+++ Information supplied +++
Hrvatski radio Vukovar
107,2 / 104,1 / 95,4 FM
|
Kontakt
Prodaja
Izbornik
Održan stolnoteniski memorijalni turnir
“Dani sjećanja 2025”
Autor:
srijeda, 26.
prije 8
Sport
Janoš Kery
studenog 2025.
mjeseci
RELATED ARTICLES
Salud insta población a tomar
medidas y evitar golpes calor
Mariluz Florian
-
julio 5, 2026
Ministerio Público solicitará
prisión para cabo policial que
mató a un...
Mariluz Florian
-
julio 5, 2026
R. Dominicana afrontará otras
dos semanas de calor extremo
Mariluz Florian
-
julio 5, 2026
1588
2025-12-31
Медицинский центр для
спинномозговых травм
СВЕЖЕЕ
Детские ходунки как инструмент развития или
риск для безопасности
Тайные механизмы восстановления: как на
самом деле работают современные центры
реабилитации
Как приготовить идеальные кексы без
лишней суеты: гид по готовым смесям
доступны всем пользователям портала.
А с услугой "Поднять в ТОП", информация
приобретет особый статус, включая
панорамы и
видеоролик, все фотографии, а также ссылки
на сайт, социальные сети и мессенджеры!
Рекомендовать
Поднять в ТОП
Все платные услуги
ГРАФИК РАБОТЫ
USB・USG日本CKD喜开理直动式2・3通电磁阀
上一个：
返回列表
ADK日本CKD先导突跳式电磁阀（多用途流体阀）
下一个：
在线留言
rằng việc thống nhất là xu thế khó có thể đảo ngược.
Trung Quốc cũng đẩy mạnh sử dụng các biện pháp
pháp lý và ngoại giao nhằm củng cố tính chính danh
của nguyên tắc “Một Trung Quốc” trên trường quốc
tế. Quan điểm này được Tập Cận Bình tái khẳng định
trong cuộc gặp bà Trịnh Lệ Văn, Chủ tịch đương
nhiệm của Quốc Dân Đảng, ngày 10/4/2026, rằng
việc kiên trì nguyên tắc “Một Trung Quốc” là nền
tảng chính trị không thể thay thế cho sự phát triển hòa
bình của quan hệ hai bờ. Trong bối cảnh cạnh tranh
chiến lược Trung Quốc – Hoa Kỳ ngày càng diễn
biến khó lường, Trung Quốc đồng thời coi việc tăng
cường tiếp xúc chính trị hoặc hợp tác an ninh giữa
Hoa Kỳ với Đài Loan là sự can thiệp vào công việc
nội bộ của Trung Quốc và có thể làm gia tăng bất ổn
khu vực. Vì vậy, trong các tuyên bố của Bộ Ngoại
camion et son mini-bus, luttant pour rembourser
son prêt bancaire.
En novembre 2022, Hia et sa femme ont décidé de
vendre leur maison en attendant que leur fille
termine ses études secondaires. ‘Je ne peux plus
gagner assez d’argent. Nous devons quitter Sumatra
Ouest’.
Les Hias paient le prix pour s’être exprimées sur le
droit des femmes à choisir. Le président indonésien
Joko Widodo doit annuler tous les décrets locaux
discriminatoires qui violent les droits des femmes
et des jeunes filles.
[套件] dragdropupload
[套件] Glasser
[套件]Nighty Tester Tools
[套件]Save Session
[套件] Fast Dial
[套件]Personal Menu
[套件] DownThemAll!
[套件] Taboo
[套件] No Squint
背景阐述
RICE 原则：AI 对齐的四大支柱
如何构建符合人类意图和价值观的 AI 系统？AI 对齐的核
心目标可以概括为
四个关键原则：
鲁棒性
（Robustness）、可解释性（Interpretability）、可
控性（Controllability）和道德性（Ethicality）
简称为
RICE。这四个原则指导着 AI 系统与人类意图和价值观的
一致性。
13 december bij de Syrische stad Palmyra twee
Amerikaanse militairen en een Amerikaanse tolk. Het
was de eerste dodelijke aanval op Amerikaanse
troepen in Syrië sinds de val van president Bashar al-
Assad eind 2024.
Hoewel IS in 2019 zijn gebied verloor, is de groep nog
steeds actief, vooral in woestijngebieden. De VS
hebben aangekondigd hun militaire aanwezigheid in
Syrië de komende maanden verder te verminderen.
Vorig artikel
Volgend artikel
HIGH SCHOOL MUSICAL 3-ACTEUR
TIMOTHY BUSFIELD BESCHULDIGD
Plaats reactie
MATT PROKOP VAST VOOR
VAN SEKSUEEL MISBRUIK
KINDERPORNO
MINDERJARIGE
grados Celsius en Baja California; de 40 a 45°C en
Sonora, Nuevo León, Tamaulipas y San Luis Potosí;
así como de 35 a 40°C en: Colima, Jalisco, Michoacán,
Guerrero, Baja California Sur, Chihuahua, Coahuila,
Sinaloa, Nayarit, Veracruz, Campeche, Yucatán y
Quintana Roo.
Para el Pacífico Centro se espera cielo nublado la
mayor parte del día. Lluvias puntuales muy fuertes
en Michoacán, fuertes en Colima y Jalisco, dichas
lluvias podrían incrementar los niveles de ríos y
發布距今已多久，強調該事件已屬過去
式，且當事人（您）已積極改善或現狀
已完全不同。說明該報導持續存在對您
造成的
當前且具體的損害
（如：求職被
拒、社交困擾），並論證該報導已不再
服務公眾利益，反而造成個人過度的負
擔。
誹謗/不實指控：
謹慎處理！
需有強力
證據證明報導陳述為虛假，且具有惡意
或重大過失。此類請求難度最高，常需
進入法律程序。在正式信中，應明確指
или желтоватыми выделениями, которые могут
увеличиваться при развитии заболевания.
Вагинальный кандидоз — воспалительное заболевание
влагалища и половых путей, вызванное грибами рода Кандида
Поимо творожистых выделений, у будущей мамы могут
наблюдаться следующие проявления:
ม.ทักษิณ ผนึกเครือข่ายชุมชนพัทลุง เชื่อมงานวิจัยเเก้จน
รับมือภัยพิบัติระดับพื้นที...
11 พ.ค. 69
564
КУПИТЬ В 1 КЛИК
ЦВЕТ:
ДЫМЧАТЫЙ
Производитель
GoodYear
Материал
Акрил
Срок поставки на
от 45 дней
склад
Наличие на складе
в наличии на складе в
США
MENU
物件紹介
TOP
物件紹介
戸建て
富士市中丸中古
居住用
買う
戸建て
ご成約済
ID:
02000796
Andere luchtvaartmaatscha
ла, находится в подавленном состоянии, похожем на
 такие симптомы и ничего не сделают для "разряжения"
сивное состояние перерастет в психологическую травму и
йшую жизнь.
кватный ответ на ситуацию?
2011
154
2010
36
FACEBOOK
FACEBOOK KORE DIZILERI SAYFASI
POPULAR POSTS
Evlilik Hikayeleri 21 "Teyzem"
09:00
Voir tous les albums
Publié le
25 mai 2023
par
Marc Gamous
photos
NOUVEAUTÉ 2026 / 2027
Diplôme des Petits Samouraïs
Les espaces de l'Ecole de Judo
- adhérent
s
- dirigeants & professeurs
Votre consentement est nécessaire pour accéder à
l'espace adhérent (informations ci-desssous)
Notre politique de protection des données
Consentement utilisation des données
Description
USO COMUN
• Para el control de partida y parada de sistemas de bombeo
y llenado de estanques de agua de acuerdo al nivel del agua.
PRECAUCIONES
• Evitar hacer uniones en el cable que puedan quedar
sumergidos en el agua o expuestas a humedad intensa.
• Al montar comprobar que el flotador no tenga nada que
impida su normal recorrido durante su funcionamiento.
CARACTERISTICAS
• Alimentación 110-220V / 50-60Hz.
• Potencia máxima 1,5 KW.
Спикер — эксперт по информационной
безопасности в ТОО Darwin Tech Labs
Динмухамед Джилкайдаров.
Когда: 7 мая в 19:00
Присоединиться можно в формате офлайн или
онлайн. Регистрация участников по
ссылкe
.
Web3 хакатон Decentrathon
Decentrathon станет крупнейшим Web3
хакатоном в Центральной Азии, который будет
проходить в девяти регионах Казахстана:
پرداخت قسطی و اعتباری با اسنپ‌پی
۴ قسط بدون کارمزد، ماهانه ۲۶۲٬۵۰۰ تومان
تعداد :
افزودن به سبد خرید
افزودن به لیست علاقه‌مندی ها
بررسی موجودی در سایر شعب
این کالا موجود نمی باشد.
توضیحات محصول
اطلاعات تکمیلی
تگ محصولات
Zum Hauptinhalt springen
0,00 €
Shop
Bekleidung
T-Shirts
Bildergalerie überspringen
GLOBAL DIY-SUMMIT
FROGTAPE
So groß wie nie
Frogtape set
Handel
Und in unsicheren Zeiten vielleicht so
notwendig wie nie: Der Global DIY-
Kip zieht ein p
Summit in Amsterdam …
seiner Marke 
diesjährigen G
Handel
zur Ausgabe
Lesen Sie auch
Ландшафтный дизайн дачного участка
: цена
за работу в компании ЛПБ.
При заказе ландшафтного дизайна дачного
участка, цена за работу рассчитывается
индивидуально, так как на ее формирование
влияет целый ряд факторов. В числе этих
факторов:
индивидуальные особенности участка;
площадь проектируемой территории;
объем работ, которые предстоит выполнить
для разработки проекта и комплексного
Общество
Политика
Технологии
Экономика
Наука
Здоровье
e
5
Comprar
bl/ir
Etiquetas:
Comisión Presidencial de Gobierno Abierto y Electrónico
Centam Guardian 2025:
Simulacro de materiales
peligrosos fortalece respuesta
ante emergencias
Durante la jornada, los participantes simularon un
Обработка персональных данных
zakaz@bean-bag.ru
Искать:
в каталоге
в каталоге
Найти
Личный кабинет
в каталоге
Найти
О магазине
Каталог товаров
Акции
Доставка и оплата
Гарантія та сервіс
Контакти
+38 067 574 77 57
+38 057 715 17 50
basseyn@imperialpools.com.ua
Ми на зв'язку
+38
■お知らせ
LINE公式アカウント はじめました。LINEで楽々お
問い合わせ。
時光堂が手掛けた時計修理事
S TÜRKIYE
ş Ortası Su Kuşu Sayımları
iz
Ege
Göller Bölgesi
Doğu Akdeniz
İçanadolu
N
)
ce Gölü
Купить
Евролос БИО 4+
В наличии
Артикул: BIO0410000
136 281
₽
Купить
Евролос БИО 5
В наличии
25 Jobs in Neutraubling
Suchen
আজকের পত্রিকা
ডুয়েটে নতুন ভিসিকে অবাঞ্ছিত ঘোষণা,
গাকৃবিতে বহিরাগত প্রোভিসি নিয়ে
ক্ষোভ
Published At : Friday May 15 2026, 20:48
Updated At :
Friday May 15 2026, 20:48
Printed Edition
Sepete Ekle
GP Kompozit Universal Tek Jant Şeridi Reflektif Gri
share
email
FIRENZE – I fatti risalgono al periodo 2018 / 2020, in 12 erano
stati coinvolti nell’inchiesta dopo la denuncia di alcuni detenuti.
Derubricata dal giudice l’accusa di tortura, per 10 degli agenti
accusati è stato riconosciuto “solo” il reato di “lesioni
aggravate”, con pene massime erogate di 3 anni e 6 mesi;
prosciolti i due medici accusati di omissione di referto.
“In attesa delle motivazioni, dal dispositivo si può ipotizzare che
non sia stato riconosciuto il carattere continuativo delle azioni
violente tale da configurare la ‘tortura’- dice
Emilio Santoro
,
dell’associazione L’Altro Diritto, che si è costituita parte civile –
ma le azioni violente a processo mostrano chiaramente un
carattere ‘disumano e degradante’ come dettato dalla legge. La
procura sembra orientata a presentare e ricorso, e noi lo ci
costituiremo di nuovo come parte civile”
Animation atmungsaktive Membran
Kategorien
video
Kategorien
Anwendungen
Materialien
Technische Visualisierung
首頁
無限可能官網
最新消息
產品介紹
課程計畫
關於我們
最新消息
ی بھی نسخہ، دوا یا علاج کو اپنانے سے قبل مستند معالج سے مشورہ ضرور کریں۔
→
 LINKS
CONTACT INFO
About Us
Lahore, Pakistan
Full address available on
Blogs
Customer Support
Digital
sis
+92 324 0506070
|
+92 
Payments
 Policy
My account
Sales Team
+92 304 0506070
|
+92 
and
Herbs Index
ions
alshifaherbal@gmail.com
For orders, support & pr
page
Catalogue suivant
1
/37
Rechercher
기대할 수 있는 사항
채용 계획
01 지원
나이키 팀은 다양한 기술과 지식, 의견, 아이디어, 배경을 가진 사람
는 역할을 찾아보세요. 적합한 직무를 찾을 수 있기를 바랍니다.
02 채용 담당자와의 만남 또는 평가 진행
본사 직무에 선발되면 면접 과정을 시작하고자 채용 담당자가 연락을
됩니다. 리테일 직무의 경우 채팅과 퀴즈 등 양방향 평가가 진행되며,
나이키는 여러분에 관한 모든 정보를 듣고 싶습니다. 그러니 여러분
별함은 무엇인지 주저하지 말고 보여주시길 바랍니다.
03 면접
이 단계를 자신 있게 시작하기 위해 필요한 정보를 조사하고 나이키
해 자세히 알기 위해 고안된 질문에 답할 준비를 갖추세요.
+++
Required work -> Word for word, restate the entries from the first line to the line that has "Ministerio Público solicitará", both included, and nothing else.

Exercise output ->
Hrvatski radio Vukovar
107,2 / 104,1 / 95,4 FM
|
Kontakt
Prodaja
Izbornik
Održan stolnoteniski memorijalni turnir
“Dani sjećanja 2025”
Autor:
srijeda, 26.
prije 8
Sport
Janoš Kery
studenog 2025.
mjeseci
RELATED ARTICLES
Salud insta población a tomar
medidas y evitar golpes calor
Mariluz Florian
-
julio 5, 2026
Ministerio Público solicitará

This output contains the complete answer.